Yunus Social Business was founded in Germany in 2011 by Prof. Muhammad Yunus, Saskia Bruysten and Sophie Eisemann to expand on the success of social business from Bangladesh and ignite it around the world. In 1983, Prof. Muhammad Yunus created the Grameen Bank, beginning a microfinance revolution which in 2006 earned him one of humanity’s most prestigious awards, the Nobel Peace Prize.

Grameen grew from a microcredit bank into a group of enterprises created with the specific intention of solving human problems. These embodied the first cases of a new, emerging model: social business.

Prof Muhammad Yunus co-founded Yunus Social Business and currently serves as the Chairman of the Board. He is the founder of Grameen Bank and father of microcredit, an economic movement that has helped lift millions of families around the world out of poverty. Today, Grameen Bank has over 8.4 million members—97 per cent of who are female—and has lent over $12.5 billion since its inception. In 2006, the Norwegian Nobel Committee jointly awarded the Nobel Prize in Peace to Professor Yunus and Grameen Bank “for their efforts to create economic and social development from below.”

Professor Yunus is also the creator of social business and since 2006 has focused on spreading and implementing the concept. He has written four books about micro-lending and social business: “Banker to the Poor” (2003), “A World without Poverty: Social Business and the Future of Capitalism” (2008) and “Building Social Business” (2010) and “A World of Three Zeros” (2017).
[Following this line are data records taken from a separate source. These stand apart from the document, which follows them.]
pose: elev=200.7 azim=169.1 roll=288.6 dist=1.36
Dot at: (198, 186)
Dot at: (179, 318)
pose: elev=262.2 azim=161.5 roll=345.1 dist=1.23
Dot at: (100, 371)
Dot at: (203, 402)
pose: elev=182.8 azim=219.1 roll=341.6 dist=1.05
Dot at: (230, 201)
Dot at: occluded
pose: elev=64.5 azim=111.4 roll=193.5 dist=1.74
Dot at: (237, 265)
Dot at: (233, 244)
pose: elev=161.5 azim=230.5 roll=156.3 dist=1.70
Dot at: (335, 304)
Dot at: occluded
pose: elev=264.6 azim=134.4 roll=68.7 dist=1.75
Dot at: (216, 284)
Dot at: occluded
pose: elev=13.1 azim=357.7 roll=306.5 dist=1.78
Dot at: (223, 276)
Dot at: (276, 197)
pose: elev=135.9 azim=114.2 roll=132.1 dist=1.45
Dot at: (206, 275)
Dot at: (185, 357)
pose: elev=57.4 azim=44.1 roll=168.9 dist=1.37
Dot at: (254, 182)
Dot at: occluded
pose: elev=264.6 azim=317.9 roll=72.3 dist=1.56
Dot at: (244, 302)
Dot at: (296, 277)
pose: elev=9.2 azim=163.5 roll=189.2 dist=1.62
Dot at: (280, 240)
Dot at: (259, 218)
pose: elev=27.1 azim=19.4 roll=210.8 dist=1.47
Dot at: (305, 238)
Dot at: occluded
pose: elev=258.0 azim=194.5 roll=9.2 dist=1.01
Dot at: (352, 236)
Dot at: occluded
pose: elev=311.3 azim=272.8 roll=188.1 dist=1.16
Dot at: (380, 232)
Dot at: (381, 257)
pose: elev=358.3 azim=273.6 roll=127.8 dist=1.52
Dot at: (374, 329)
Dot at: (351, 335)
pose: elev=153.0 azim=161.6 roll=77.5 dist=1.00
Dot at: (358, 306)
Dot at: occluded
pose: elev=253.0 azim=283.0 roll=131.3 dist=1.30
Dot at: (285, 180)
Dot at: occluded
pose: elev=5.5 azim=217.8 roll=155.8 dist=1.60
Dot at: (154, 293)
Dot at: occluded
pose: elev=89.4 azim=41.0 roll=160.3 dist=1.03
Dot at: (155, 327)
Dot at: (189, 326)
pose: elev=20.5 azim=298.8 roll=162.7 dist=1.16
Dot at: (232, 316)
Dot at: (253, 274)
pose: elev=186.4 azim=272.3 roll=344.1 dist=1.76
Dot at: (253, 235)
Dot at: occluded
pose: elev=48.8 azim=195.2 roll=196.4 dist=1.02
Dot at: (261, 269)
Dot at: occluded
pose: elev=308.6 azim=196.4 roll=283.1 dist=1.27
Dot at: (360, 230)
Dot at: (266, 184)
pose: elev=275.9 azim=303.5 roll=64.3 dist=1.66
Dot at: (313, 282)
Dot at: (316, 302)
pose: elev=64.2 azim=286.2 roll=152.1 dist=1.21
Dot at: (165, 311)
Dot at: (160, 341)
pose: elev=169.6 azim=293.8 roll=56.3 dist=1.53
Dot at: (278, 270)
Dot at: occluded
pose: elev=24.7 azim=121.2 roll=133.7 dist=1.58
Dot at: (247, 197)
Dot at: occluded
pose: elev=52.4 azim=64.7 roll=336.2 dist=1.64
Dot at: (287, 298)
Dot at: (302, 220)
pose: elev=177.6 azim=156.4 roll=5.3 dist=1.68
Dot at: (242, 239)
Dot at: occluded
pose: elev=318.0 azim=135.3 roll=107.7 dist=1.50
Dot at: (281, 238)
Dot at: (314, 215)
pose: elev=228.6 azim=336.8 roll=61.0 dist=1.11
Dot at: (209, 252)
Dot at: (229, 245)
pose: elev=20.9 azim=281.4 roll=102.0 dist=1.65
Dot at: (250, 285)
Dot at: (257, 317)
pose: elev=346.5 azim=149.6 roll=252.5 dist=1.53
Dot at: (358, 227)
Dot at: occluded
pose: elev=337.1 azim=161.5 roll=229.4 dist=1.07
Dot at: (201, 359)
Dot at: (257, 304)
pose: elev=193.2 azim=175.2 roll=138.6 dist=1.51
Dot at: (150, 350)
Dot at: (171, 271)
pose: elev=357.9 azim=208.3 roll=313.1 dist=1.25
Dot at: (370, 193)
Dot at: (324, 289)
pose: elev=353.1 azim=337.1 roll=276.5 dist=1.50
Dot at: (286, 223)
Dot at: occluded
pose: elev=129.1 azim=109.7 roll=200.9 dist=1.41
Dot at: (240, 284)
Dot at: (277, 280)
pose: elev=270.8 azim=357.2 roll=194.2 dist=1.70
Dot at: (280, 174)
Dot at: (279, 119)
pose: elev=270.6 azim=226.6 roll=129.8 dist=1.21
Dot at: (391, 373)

Among Professor Yunus’ many awards and honors he has received all three highest US Civilian awards (Presidential Citizens Medal, the Presidential Medal of Freedom and the Congressional Gold Medal). Thereby he is one of only seven people in history that has received these awards, along with recipients Martin Luther King Jr., Mother Teresa or Nelson Mandela. In 2009, Forbes named Prof Yunus one of its “10 Most Influential Business Gurus.”